Using a state-of-the-art technology, water of the Chenab river is collected between the mountains at Dul village and channelised down to village Hasti via a 2.5 km tunnel where it falls on the turbines and electricity is generated. The project, the foundation for which was laid by the then Prime Minister Indira Gandhi in 1983, had started full operations last year.
''The three-turbines of 130 MW each are functional since March 2007 generating electricity more than its capacity,'' official sources here told the sources.
The work on Dul-Hasti Power Project, which was sanctioned at the initial cost of Rs 183 crore, was undertaken in 1985 by five French partners.
Struck by delays due to terrorist threats, work on the project remained halted for about five years after the abduction of a French engineer in 1991, who was later released.
The government, however, pumped in more funds and the work on Dul-Hasti power project again commenced in 1996. Till now Rs 5,228 crore have been spent on this mega project, sources said.
Jammu and Kashmir gets 12 per cent royalty on the total power generation, which is supplied to the neighbouring states of Punjab, Uttarkhand, Himachal Pradesh and Haryana.
Besides the Dul-Hasti project, work on 600 MW Sawalakot and 450 MW Baglihar Power projects are also underway on the river Chenab in Ramban district.

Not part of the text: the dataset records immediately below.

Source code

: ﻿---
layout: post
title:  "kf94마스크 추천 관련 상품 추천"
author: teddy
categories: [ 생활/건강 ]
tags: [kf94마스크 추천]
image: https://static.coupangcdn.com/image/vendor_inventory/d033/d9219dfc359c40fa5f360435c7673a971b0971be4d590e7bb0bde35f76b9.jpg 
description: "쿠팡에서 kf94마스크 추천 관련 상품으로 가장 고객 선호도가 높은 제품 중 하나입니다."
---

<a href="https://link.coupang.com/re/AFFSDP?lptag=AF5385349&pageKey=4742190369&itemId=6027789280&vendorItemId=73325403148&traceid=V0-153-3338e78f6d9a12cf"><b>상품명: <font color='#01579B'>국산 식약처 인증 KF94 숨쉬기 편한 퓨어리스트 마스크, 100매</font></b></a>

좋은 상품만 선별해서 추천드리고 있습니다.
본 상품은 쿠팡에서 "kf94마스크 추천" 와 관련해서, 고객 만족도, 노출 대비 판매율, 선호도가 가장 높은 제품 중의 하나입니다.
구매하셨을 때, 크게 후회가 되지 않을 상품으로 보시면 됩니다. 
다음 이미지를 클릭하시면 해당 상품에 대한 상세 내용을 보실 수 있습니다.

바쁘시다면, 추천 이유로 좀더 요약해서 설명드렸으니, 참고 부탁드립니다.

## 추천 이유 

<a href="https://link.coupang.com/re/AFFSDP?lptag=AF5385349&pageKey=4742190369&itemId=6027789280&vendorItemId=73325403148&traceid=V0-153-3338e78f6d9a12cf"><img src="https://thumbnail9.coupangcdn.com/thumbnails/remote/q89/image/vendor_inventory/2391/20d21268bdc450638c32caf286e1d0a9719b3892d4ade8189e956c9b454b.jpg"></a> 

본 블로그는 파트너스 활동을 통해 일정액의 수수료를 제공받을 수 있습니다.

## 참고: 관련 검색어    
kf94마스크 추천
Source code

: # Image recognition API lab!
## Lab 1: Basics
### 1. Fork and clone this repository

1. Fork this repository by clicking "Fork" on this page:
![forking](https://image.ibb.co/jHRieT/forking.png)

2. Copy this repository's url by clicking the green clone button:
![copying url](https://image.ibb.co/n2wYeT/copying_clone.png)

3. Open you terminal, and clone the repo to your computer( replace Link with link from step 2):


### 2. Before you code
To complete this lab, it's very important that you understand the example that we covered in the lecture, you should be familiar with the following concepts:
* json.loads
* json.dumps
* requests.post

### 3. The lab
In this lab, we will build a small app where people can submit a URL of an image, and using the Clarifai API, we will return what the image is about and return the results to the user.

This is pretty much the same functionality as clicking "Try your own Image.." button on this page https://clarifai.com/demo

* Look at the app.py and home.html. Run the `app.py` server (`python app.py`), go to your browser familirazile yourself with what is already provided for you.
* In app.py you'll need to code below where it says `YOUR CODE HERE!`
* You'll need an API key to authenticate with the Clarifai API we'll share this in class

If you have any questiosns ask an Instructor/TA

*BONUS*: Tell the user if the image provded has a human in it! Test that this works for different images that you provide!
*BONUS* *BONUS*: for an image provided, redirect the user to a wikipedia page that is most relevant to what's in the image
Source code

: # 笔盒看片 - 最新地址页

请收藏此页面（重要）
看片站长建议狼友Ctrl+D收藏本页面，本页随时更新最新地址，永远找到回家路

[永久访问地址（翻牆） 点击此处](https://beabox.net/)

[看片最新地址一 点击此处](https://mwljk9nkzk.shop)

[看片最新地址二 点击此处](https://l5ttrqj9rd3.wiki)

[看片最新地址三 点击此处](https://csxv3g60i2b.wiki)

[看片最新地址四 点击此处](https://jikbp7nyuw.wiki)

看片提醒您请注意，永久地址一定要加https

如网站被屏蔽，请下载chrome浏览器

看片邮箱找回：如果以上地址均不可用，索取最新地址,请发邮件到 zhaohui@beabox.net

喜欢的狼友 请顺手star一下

Three more projects -- Pakal Dul (100 MW), Kiru (600 MW) and Kawar (520 MW) on Chenab in Kishtwar -- are also under consideration, the sources said.
A 360 MW Salal power project on the Chenab in Reasi district is already producing electricity to its full capacity.
Around 2,000 MW electricity is being generated by various power projects in Jammu and Kashmir, which has an estimated hydro-power potential of 20,000 MW, sources added.